Practitioners and academics alike should be interested in yesterday's announcement by that the SEC that it is bringing an insider trading enforcement action against a law firm IT employee for allegedly trading based on the firm's merger work for clients. The employee allegedly made over $300,000 in a several year scheme of trading based upon client information. The U.S. Attorney's Office filed related criminal charges against the employee.
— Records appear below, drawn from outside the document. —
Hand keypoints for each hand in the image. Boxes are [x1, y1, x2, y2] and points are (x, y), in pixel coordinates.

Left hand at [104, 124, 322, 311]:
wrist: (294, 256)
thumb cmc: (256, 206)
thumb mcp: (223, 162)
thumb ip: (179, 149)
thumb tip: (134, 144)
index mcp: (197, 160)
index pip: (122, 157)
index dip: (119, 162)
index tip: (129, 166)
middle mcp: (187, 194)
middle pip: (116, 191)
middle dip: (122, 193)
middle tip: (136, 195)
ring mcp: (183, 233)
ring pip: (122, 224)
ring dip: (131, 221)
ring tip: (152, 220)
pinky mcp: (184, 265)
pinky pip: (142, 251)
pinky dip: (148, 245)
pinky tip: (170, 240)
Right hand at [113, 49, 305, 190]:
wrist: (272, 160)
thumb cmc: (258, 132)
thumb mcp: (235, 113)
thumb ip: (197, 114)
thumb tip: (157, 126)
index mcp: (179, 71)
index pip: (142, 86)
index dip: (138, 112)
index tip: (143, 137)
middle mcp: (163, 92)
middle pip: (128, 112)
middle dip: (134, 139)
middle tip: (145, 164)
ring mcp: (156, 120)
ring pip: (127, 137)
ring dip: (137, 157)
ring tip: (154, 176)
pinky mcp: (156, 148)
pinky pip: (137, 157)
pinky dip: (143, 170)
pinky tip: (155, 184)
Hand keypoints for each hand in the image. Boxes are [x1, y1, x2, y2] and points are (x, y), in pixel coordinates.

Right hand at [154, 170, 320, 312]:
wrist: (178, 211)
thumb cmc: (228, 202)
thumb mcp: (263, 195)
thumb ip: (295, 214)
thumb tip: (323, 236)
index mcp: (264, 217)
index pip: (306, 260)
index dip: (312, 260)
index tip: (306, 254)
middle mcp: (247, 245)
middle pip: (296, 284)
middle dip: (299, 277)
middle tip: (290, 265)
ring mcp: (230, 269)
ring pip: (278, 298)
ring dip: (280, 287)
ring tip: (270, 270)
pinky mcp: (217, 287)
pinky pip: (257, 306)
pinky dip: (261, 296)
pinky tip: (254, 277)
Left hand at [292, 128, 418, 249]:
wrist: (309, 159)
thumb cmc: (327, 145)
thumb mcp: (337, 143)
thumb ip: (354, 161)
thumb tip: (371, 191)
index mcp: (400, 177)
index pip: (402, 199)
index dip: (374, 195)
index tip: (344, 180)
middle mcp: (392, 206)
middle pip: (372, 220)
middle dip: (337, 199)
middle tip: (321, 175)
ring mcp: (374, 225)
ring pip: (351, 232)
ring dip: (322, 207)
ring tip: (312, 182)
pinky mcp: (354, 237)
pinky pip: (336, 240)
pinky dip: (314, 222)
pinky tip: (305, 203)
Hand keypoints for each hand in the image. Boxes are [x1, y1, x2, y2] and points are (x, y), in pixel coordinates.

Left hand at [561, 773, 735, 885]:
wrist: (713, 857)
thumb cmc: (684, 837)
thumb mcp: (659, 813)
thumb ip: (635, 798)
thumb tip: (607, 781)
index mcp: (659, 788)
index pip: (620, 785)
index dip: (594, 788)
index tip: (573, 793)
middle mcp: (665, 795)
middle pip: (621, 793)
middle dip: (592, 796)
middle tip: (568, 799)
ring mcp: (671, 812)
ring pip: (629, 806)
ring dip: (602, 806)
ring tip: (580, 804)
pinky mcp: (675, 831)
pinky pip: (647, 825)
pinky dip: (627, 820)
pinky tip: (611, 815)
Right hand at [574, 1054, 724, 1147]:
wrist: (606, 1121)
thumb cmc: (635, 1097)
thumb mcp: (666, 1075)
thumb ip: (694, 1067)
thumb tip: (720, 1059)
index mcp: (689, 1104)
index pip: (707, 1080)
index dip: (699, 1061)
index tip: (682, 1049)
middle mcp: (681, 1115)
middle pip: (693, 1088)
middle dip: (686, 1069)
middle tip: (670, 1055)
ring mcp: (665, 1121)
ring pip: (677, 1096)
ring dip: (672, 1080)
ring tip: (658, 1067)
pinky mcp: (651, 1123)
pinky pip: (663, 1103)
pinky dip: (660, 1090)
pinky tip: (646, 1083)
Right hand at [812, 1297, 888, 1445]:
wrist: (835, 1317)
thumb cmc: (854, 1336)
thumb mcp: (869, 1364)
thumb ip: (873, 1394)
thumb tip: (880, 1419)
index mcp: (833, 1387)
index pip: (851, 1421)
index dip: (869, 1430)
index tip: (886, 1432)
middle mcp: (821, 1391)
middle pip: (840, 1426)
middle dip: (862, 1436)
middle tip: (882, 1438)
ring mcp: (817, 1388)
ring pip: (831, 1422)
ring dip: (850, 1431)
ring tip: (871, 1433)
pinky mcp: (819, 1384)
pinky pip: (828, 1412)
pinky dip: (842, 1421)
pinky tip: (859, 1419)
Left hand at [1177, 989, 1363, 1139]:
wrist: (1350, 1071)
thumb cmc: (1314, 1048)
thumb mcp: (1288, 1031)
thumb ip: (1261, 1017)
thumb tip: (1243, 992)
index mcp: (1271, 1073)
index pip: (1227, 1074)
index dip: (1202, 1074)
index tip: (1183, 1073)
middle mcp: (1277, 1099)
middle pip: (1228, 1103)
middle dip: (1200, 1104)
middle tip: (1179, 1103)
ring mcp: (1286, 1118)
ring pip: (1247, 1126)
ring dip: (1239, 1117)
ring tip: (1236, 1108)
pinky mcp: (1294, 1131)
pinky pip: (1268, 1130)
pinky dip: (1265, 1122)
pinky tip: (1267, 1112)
Donna Nagy at Indiana University Maurer School of Law, in her article, Insider Trading and the Gradual Demise of Fiduciary Principles, explains the theory of liability which extends the insider trading scope to law firm employees:
Under the alternative “misappropriation” theory endorsed by the Court in United States v. O’Hagan, persons “outside” the issuing corporation can likewise violate Section 10(b) and Rule 10b-5. Such a violation occurs when a fiduciary personally profits from a securities transaction through undisclosed use of a principal’s material nonpublic information. Thus, as the Court explained, whereas the classical theory “premis[es] liability on a fiduciary relationship between company insider and purchaser or seller of the company’s stock, the misappropriation theory premises liability on a fiduciary-turned-trader’s deception of those who entrusted him with access to confidential information.”
The SEC, in its release cautioned that "Insider trading by employees of law firms and other professional organizations is an important enforcement focus for us."